Single cell RNA-seq – principles and processing

Overview

Now that you’re comfortable with bulk RNA-seq data analysis, we’ll shift our focus to the rapidly developing landscape of single cell RNA-seq (scRNA-seq). In this lecture, you’ll learn about the underlying technology and we’ll demonstrate how to process raw single cell data directly on your laptop (!) for importing into R/bioconductor.

Learning objectives

Understand droplet-based scRNA-seq technology
Be able to compare and contrast single cell and bulk RNA-seq methods
Understand cost and experimental design considerations for scRNA-seq experiments.
Familiarity with multiplexed single cell assays (CITE-seq, ‘multiome’, TEA-seq)
Be able to define common terms and concepts in single cell genomics
Use Kallisto-BUStools to preprocess raw scRNA-seq data (via kb-python)

What you need to do

Download raw files. You will need about 5Gb of storage space on your harddrive to accomodate this download. please do not uncompress these files (leave them as .gz files). This is data from 1000 peripheral blood mononuclear cells (PBMCs) and is one of the sample datasets provided by 10X Genomics here. I merged the separate lane files to make this simpler to work with for the course.

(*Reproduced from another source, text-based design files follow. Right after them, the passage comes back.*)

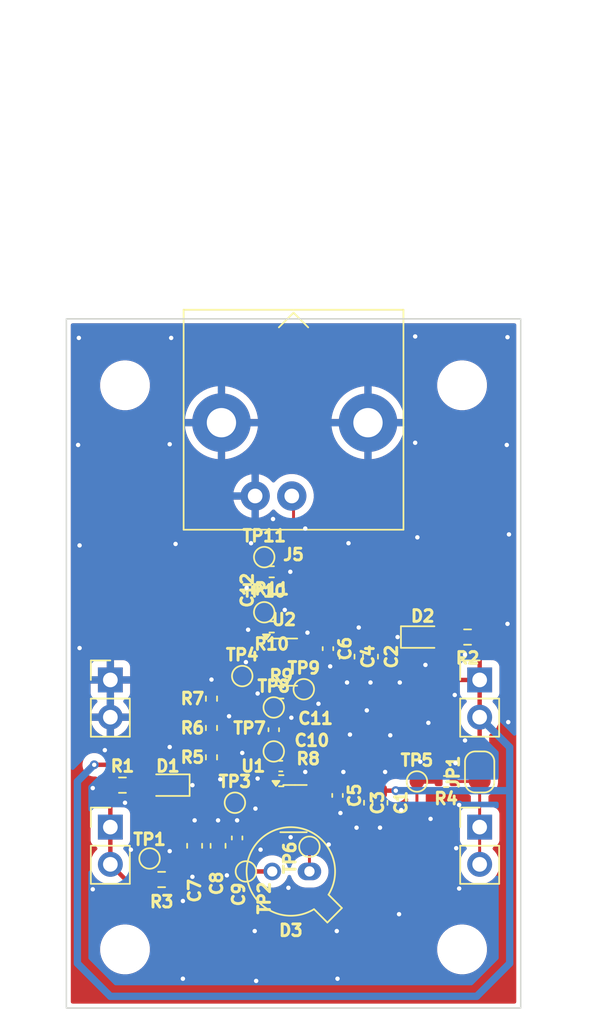
<source format=kicad_pcb>
(kicad_pcb
	(version 20241229)
	(generator "pcbnew")
	(generator_version "9.0")
	(general
		(thickness 1.6)
		(legacy_teardrops no)
	)
	(paper "A4")
	(layers
		(0 "F.Cu" signal)
		(2 "B.Cu" signal)
		(5 "F.SilkS" user "F.Silkscreen")
		(7 "B.SilkS" user "B.Silkscreen")
		(1 "F.Mask" user)
		(3 "B.Mask" user)
		(17 "Dwgs.User" user "User.Drawings")
		(19 "Cmts.User" user "User.Comments")
		(25 "Edge.Cuts" user)
		(27 "Margin" user)
		(31 "F.CrtYd" user "F.Courtyard")
		(29 "B.CrtYd" user "B.Courtyard")
		(35 "F.Fab" user)
		(33 "B.Fab" user)
	)
	(setup
		(stackup
			(layer "F.SilkS"
				(type "Top Silk Screen")
				(color "White")
				(material "Liquid Photo")
			)
			(layer "F.Mask"
				(type "Top Solder Mask")
				(color "Green")
				(thickness 0.01)
				(material "Liquid Ink")
				(epsilon_r 3.3)
				(loss_tangent 0)
			)
			(layer "F.Cu"
				(type "copper")
				(thickness 0.035)
			)
			(layer "dielectric 1"
				(type "core")
				(color "FR4 natural")
				(thickness 1.51 locked)
				(material "FR4")
				(epsilon_r 4.5)
				(loss_tangent 0.02)
			)
			(layer "B.Cu"
				(type "copper")
				(thickness 0.035)
			)
			(layer "B.Mask"
				(type "Bottom Solder Mask")
				(color "Green")
				(thickness 0.01)
				(material "Liquid Ink")
				(epsilon_r 3.3)
				(loss_tangent 0)
			)
			(layer "B.SilkS"
				(type "Bottom Silk Screen")
				(color "White")
				(material "Liquid Photo")
			)
			(copper_finish "HAL lead-free")
			(dielectric_constraints no)
		)
		(pad_to_mask_clearance 0)
		(allow_soldermask_bridges_in_footprints no)
		(tenting front back)
		(grid_origin 172.92 119.38)
		(pcbplotparams
			(layerselection 0x00000000_00000000_55555555_5755555f)
			(plot_on_all_layers_selection 0x00000000_00000000_00000000_00000000)
			(disableapertmacros no)
			(usegerberextensions yes)
			(usegerberattributes yes)
			(usegerberadvancedattributes yes)
			(creategerberjobfile no)
			(dashed_line_dash_ratio 12.000000)
			(dashed_line_gap_ratio 3.000000)
			(svgprecision 4)
			(plotframeref no)
			(mode 1)
			(useauxorigin no)
			(hpglpennumber 1)
			(hpglpenspeed 20)
			(hpglpendiameter 15.000000)
			(pdf_front_fp_property_popups yes)
			(pdf_back_fp_property_popups yes)
			(pdf_metadata yes)
			(pdf_single_document no)
			(dxfpolygonmode yes)
			(dxfimperialunits yes)
			(dxfusepcbnewfont yes)
			(psnegative no)
			(psa4output no)
			(plot_black_and_white yes)
			(plotinvisibletext no)
			(sketchpadsonfab no)
			(plotpadnumbers no)
			(hidednponfab no)
			(sketchdnponfab yes)
			(crossoutdnponfab yes)
			(subtractmaskfromsilk yes)
			(outputformat 1)
			(mirror no)
			(drillshape 0)
			(scaleselection 1)
			(outputdirectory "../Gerbers/")
		)
	)
	(property "Company" "Quasi Peak")
	(property "Date End" "29-04-2025")
	(property "Date Start" "26-04-2025")
	(property "Document Status" "Released")
	(property "Email" "patryk58111@gmail.com")
	(property "Engineer" "Patryk Rzońca")
	(property "Phone Number" "+48 731 375 090")
	(property "Project Complete" "100%")
	(property "Project Description" "Odbiornik który ma za zadanie obdierać sygnały optyczne przy pomocy diody Si PIN")
	(property "Project Reason" "Education/Testing")
	(property "Project Revision" "0.0.0")
	(property "Project Title" "OOS - optyczny odbiornik sygnalow")
	(net 0 "")
	(net 1 "/OPA300_TIA_Out")
	(net 2 "/OPA300_TIA_-")
	(net 3 "/BPX65_Cathode")
	(net 4 "0V")
	(net 5 "/OPA300_TIA_Out_AC")
	(net 6 "/OPA300_x10_Out_AC")
	(net 7 "/OPA300_x10_Out")
	(net 8 "+5V")
	(net 9 "+V_photo")
	(net 10 "/OPA300_En_Alt_Con")
	(net 11 "/OPA300_TIA_+")
	(net 12 "/OPA300_x10_+")
	(net 13 "/OPA300_x10_-")
	(net 14 "/OPA300_En")
	(net 15 "Net-(D1-A)")
	(net 16 "Net-(D2-A)")
	(footprint "TestPoint:TestPoint_Pad_D1.0mm" (layer "F.Cu") (at 196.84 103.93))
	(footprint "Connector_PinHeader_2.54mm:PinHeader_1x02_P2.54mm_Vertical" (layer "F.Cu") (at 201.12 97.005))
	(footprint "Resistor_SMD:R_0402_1005Metric" (layer "F.Cu") (at 186.93 93.39 180))
	(footprint "Package_TO_SOT_SMD:SOT-23-6_Handsoldering" (layer "F.Cu") (at 188.42 105.78))
	(footprint "Capacitor_SMD:C_0603_1608Metric" (layer "F.Cu") (at 192.07 95.415 -90))
	(footprint "TestPoint:TestPoint_Pad_D1.0mm" (layer "F.Cu") (at 189.12 97.64))
	(footprint "Resistor_SMD:R_0402_1005Metric" (layer "F.Cu") (at 182.82 98.28 90))
	(footprint "Connector_PinHeader_2.54mm:PinHeader_1x02_P2.54mm_Vertical" (layer "F.Cu") (at 175.92 107.04))
	(footprint "TestPoint:TestPoint_Pad_D1.0mm" (layer "F.Cu") (at 189.505276 108.38))
	(footprint "Connector_PinHeader_2.54mm:PinHeader_1x02_P2.54mm_Vertical" (layer "F.Cu") (at 175.92 97.005))
	(footprint "TestPoint:TestPoint_Pad_D1.0mm" (layer "F.Cu") (at 184.42 105.38))
	(footprint "Package_TO_SOT_THT:TO-18-2_Lens" (layer "F.Cu") (at 189.505276 110.064724 180))
	(footprint "Jumper:SolderJumper-2_P1.3mm_Bridged_RoundedPad1.0x1.5mm" (layer "F.Cu") (at 201.12 103.28 90))
	(footprint "TestPoint:TestPoint_Pad_D1.0mm" (layer "F.Cu") (at 185.17 110.064724))
	(footprint "Connector_Coaxial:BNC_Amphenol_B6252HB-NPP3G-50_Horizontal" (layer "F.Cu") (at 188.42 84.46))
	(footprint "Resistor_SMD:R_0402_1005Metric" (layer "F.Cu") (at 186.93 89.63 180))
	(footprint "Resistor_SMD:R_0402_1005Metric" (layer "F.Cu") (at 187.58 97.89))
	(footprint "MountingHole:MountingHole_3.2mm_M3" (layer "F.Cu") (at 199.92 76.91))
	(footprint "Capacitor_SMD:C_0402_1005Metric" (layer "F.Cu") (at 184.57 107.78 90))
	(footprint "Diode_SMD:D_0603_1608Metric" (layer "F.Cu") (at 179.845 104.18 180))
	(footprint "TestPoint:TestPoint_Pad_D1.0mm" (layer "F.Cu") (at 186.42 92.39))
	(footprint "Capacitor_SMD:C_0603_1608Metric" (layer "F.Cu") (at 194.32 105.38 -90))
	(footprint "TestPoint:TestPoint_Pad_D1.0mm" (layer "F.Cu") (at 184.92 96.74))
	(footprint "Fiducial:Fiducial_1.5mm_Mask3mm" (layer "F.Cu") (at 176.92 82.91))
	(footprint "Capacitor_SMD:C_0603_1608Metric" (layer "F.Cu") (at 183.27 108.315 90))
	(footprint "Fiducial:Fiducial_1.5mm_Mask3mm" (layer "F.Cu") (at 199.92 82.91))
	(footprint "Capacitor_SMD:C_0603_1608Metric" (layer "F.Cu") (at 193.67 95.415 -90))
	(footprint "MountingHole:MountingHole_3.2mm_M3" (layer "F.Cu") (at 176.92 115.38))
	(footprint "Diode_SMD:D_0603_1608Metric" (layer "F.Cu") (at 197.2325 94.08))
	(footprint "TestPoint:TestPoint_Pad_D1.0mm" (layer "F.Cu") (at 187.07 101.88))
	(footprint "Capacitor_SMD:C_0402_1005Metric" (layer "F.Cu") (at 187.07 100.4 90))
	(footprint "Capacitor_SMD:C_0402_1005Metric" (layer "F.Cu") (at 191.42 104.88 -90))
	(footprint "Resistor_SMD:R_0402_1005Metric" (layer "F.Cu") (at 182.82 100.28 90))
	(footprint "Connector_PinHeader_2.54mm:PinHeader_1x02_P2.54mm_Vertical" (layer "F.Cu") (at 201.12 107.04))
	(footprint "Capacitor_SMD:C_0402_1005Metric" (layer "F.Cu") (at 187.55 102.88 180))
	(footprint "Resistor_SMD:R_0402_1005Metric" (layer "F.Cu") (at 182.82 102.28 90))
	(footprint "Capacitor_SMD:C_0402_1005Metric" (layer "F.Cu") (at 190.77 94.87 -90))
	(footprint "Resistor_SMD:R_0402_1005Metric" (layer "F.Cu") (at 187.58 103.88 180))
	(footprint "Resistor_SMD:R_0603_1608Metric" (layer "F.Cu") (at 176.745 104.18))
	(footprint "TestPoint:TestPoint_Pad_D1.0mm" (layer "F.Cu") (at 187.07 98.88))
	(footprint "Capacitor_SMD:C_0402_1005Metric" (layer "F.Cu") (at 186.42 90.89 90))
	(footprint "Capacitor_SMD:C_0603_1608Metric" (layer "F.Cu") (at 192.72 105.38 -90))
	(footprint "Resistor_SMD:R_0603_1608Metric" (layer "F.Cu") (at 179.42 110.615))
	(footprint "TestPoint:TestPoint_Pad_D1.0mm" (layer "F.Cu") (at 178.595 109.18))
	(footprint "Package_TO_SOT_SMD:SOT-23-6_Handsoldering"
		(layer "F.Cu")
		(uuid "d248bc54-c807-4480-b517-4a8f19695586")
		(at 187.77 95.79)
		(descr "6-pin SOT-23 package, Handsoldering")
		(tags "SOT-23-6 Handsoldering")
		(property "Reference" "U2"
			(at 0 -2.9 0)
			(layer "F.SilkS")
			(uuid "78e6c2e3-59f7-4a50-b15f-807b334adace")
			(effects
				(font
					(size 0.8 0.8)
					(thickness 1)
				)
			)
		)
		(property "Value" "OPA300AIDBVR"
			(at 0 2.9 0)
			(layer "F.Fab")
			(uuid "457fce4c-e46d-43ce-a4f4-b7e18cf2e181")
			(effects
				(font
					(size 1 1)
					(thickness 0.15)
				)
			)
		)
		(property "Datasheet" "https://www.ti.com/lit/ds/symlink/opa300.pdf?ts=1728521226182&ref_url=https%253A%252F%252Fwww.ti.com%252Fsitesearch%252Fen-us%252Fdocs%252Funiversalsearch.tsp%253FlangPref%253Den-US%2526nr%253D5%2526searchTerm%253DOPA300AID"
			(at 0 0 0)
			(unlocked yes)
			(layer "F.Fab")
			(hide yes)
			(uuid "e5eb30d8-c86e-4f54-8e92-0bf3b6da0ae5")
			(effects
				(font
					(size 1.27 1.27)
					(thickness 0.15)
				)
			)
		)
		(property "Description" "The OPA300 and OPA301 series high-speed, voltage-feedback, CMOS operational amplifiers are designed for 16-bit resolution systems. The OPA300/OPA301 series are unity-gain stable and feature excellent settling and harmonic distortion specifications. Low power applications benefit from low quiescent current. The OPA300 and OPA2300 feature a digital shutdown (Enable) function to provide additional power savings during idle periods. Optimized for single-supply operation, the OPA300/OPA301 series offer superior output swing and excellent common-mode range. The OPA300 and OPA301 series op amps have 150MHz of unity-gain bandwidth, low 3nV/√Hz voltage 
... [187845 chars truncated]
</source>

Human transcriptome reference index file - this is the index you created using Kallisto way back in lecture 2. If you don’t have this, remember it’s easy to create using kallisto index.

t2g.txt - this is a human transcript-to-gene mapping file that we will use with Kallisto-Bustools to preprocess our data. This file is easy to generate with kb ref, but downloading it now will save you some time.

kb-python - You will need to have this software installed in a Conda environment on your laptop. We did this way back in lecture 1. If you are unable to install or use kb-python, just follow along with the lecture so you understand the concepts.

Lecture videos

Part 1 – Intro to single cell RNA-seq (scRNA-seq)

Part 2 – Practical considerations for single cell experiments

Part 3 – Pre-processing scRNA-seq data using Kallisto-bustools

Reading

Modular and efficient pre-processing of single-cell RNA-seq - describes the full Kallisto-Bustools workflow for memory efficient processing of scRNA-seq data.

The barcode, UMI, set format and BUStools, Bioinformatics - Describes the BUS format as an efficient and platform-independent way to store information from scRNA-seq data.

A curated database reveals trends in single-cell transcriptomics - describes the growing collection of scRNA-seq experiments found here, which I used to produce two of the plots in the slides for this lecture.

Acknowledgements

I am deeply grateful to Dr. Eoin Whelan for hours of conversation that helped structure this lecture and code.